● To do
1 – Output the stretch of the Ducato leak thread from "2nd run is a" through "be blasted clean?.", copied word for word.
2 – Decide whether each statement agrees with the Ducato leak thread below, answering yes or no and quoting the words of the thread that settle it. (a) The van has air conditioning. (b) The expansion tank was found virtually empty. (c) The reply warns that not bleeding out the air can warp the cylinder head.
3 – Answer these questions from the Ducato leak thread below.
(a) Which Ducato model was taken over?
(b) From where in the cab did the slow dripping come?
(c) What does the reply say to use when spotting the leak?

──────── Study text

# Fiat Ducato 1.9 water and diesel leaks



## TheHaig (Jul 23, 2006)

Hello People, Ihave a few problems that I hope some kind soul will be able to help with. I have taken over a Ducato 1.9 10ds that has been standing for some time, after the first run it seemed all was well.
2nd run is a different matter, I changed the return pipes which all were leaking or appeared to be soaked, after the change the 1st, 2nd and 4th still seem to be dripping fuel, I wondered if the injectors need to be blasted clean?. 
The next thing would be the water leak in the cab on the passenger side (no air con), after running the van for a short time I noticeda slow drippng from under the dash, this did´nt seem to be so bad so out on the next run, after stopping the van and nipping off for a couple hours I look to check and found the cab awash almost. This made me check the water in the expansion tank and it was virtually empty, so this I assume is a prob with the heater system but what? I don´t have a manual yet so any help would be appreciated, thanks in advance.


----------



## 88726 (May 9, 2005)

hi haig

it's either a , leaky hose connection , damaged hose or heater matrix core, you have to dry it then run the engine till the water gets hot and pressurised then play spot the leak with your torch . before doing anything fill it up with water ensuring you bleed out all air or youll warp the cylinder head , ouch !


----------



## TheHaig (Jul 23, 2006)

────────────────
──────── Given records

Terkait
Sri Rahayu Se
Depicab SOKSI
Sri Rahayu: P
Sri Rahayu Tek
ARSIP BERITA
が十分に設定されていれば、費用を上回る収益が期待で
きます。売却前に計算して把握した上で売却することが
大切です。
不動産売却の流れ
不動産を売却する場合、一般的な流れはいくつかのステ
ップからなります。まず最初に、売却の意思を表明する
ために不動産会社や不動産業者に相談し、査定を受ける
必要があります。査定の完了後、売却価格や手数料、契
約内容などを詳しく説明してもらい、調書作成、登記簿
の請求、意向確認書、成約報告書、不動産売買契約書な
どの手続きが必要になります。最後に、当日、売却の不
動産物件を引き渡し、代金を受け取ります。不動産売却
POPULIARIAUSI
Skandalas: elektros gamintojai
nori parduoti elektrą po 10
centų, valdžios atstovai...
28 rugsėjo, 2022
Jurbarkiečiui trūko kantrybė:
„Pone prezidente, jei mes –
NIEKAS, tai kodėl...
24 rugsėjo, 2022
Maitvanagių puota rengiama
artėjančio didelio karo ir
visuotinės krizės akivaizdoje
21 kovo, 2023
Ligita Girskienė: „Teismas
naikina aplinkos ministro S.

────────────────
──────── Given records

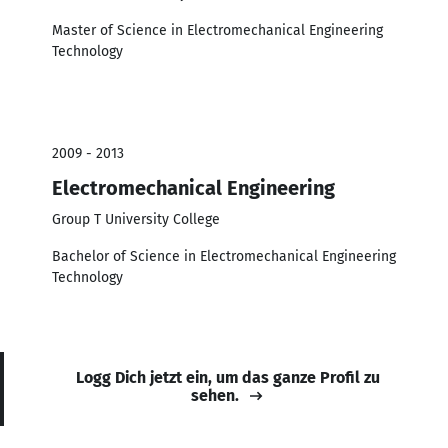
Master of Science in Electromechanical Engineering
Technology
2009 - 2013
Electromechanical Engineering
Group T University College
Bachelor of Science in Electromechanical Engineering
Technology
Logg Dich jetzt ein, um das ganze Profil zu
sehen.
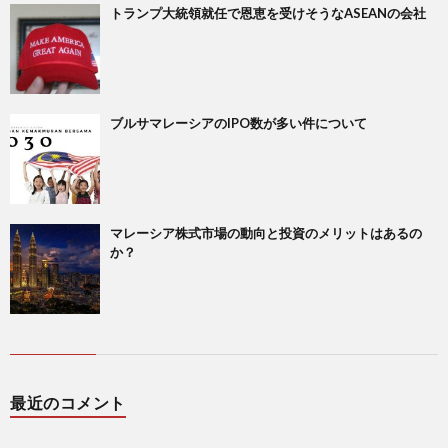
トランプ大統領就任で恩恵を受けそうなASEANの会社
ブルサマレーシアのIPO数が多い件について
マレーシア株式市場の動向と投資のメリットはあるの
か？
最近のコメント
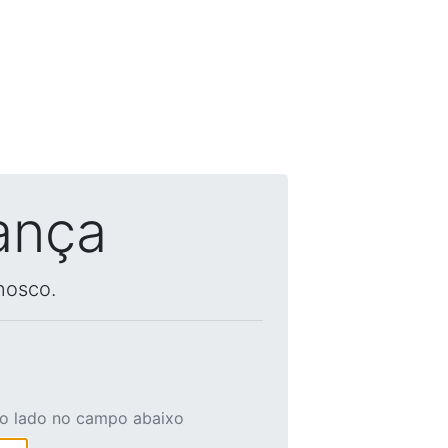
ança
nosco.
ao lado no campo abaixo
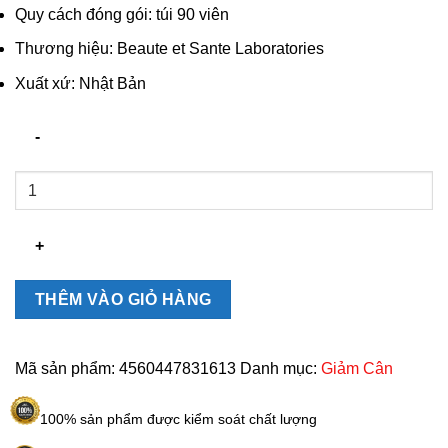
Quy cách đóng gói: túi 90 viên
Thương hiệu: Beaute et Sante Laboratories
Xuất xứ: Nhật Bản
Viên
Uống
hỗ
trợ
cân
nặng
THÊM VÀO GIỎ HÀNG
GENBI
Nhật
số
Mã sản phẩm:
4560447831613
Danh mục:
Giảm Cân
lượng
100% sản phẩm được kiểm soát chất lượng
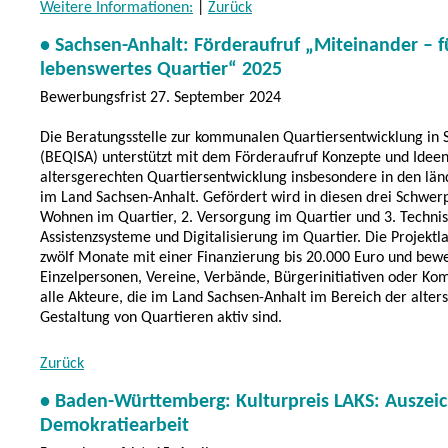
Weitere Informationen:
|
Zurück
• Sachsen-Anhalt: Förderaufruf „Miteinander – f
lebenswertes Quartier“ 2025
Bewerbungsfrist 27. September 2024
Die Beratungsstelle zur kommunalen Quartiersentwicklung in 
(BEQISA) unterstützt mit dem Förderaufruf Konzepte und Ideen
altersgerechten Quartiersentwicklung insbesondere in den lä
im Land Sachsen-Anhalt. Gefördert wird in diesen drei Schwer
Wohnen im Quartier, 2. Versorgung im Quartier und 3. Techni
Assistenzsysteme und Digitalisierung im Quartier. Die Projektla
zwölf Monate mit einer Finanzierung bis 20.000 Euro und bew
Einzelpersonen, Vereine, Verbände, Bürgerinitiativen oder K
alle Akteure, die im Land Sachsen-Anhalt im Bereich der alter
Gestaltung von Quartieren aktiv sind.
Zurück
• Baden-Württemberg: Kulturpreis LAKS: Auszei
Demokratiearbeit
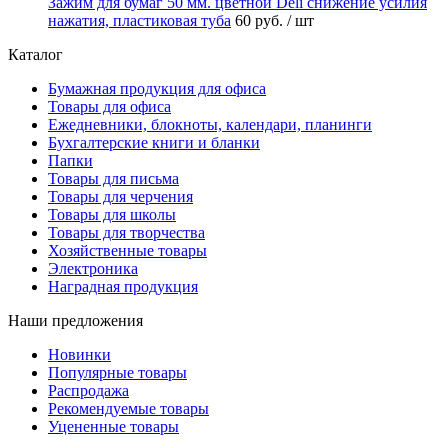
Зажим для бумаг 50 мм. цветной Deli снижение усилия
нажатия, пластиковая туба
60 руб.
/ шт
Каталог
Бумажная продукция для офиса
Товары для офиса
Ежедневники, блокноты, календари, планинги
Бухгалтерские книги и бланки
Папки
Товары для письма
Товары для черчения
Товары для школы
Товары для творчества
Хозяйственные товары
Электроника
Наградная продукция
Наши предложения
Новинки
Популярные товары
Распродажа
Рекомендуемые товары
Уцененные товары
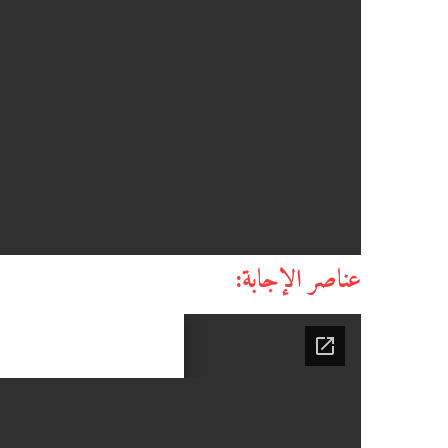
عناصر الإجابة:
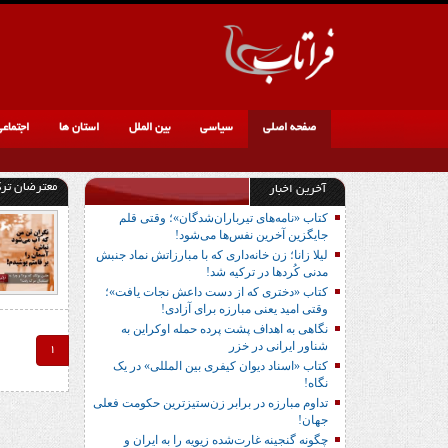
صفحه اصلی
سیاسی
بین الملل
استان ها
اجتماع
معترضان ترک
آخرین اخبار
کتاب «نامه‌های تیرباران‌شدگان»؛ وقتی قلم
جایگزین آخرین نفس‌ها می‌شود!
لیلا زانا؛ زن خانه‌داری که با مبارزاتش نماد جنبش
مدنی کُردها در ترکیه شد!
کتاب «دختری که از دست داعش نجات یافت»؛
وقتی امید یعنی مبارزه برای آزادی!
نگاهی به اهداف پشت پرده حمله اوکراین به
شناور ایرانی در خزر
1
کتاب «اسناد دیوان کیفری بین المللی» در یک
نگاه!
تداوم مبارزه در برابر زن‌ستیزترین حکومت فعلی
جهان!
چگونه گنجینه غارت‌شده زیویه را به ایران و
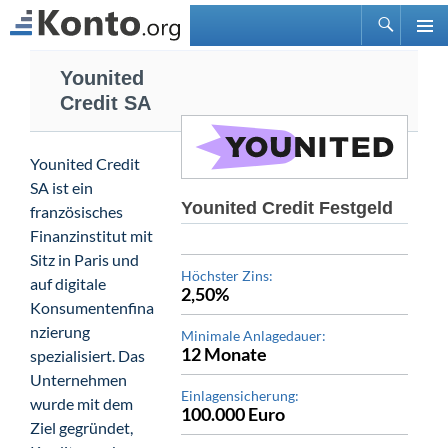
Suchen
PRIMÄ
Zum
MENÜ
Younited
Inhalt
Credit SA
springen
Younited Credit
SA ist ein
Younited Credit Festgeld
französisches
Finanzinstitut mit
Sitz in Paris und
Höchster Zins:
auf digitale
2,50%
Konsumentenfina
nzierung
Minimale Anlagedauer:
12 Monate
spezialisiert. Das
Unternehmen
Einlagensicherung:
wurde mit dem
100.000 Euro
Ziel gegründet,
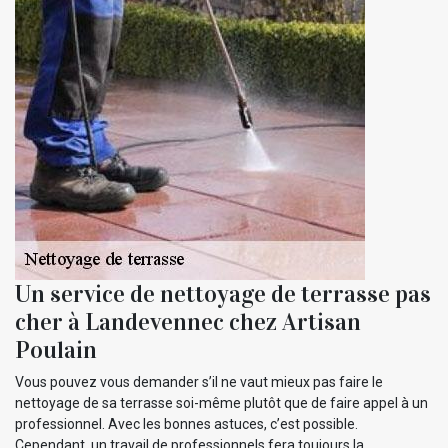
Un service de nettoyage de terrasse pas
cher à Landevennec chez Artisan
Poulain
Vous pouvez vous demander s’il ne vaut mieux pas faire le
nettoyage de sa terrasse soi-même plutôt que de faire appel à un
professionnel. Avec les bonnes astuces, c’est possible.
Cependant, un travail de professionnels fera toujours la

────────────────
──────── Given records

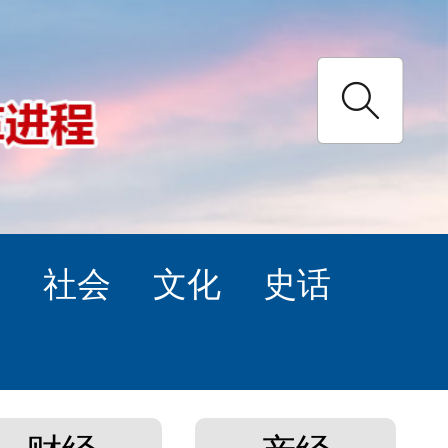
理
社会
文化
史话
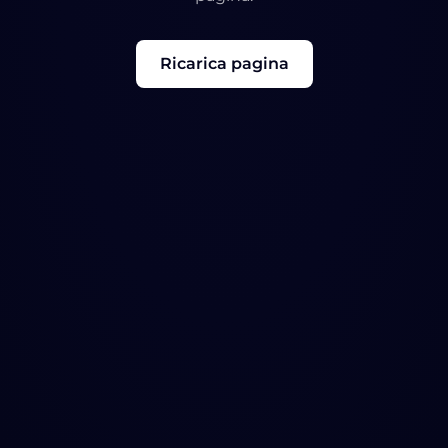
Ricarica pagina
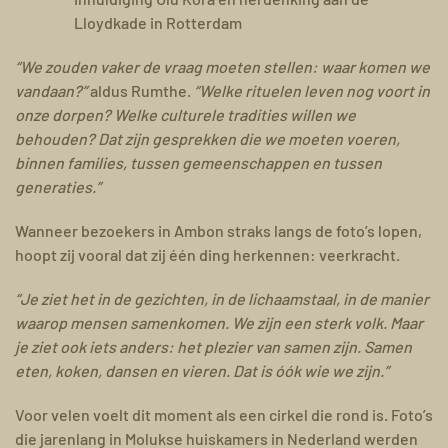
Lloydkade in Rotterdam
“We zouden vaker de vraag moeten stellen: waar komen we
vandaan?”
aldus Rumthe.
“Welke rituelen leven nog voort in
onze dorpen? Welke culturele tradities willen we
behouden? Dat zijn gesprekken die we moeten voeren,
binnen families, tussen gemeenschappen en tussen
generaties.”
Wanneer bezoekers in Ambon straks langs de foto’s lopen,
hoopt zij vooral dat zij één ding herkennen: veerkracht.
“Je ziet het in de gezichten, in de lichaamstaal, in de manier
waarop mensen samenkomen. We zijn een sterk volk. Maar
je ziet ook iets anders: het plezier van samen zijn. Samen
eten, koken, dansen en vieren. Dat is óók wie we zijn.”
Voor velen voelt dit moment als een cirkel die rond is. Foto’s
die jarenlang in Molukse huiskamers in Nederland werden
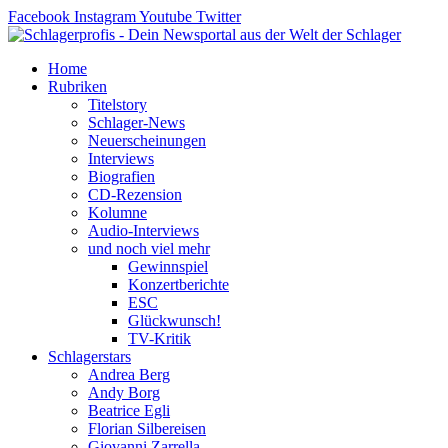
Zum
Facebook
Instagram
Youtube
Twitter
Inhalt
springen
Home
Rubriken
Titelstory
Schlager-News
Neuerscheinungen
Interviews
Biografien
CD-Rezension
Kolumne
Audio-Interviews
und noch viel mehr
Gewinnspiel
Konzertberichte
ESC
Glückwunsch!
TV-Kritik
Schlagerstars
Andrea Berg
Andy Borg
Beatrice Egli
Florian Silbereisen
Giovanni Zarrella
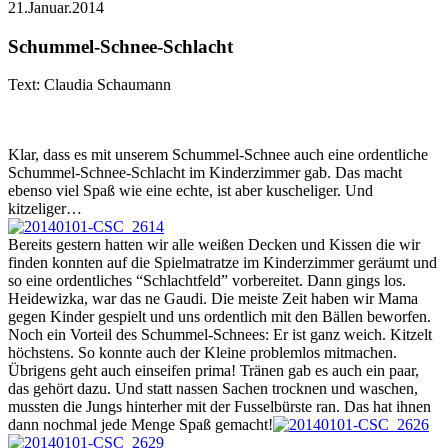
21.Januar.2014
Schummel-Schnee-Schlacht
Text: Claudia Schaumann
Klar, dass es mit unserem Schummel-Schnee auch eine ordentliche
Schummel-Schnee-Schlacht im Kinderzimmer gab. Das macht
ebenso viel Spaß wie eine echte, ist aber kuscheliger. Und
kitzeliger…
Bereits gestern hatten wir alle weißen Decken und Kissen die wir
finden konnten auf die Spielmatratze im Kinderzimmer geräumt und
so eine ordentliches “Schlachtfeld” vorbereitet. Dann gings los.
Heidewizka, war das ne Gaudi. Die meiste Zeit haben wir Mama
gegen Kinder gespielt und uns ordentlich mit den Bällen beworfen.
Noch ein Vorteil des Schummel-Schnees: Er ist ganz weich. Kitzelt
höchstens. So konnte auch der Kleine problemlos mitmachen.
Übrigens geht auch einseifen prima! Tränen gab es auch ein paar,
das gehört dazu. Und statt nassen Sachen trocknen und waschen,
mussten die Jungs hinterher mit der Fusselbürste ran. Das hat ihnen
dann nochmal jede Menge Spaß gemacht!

────────────────

● Answers given
1 –
2nd run is a different matter, I changed the return pipes which all were leaking or appeared to be soaked, after the change the 1st, 2nd and 4th still seem to be dripping fuel, I wondered if the injectors need to be blasted clean?.

2 –
(a) No: "on the passenger side (no air con)"
(b) Yes: "it was virtually empty"
(c) Yes: "ensuring you bleed out all air or youll warp the cylinder head"

3 –
(a) A Ducato 1.9 10ds.
(b) From under the dash, on the passenger side.
(c) A torch.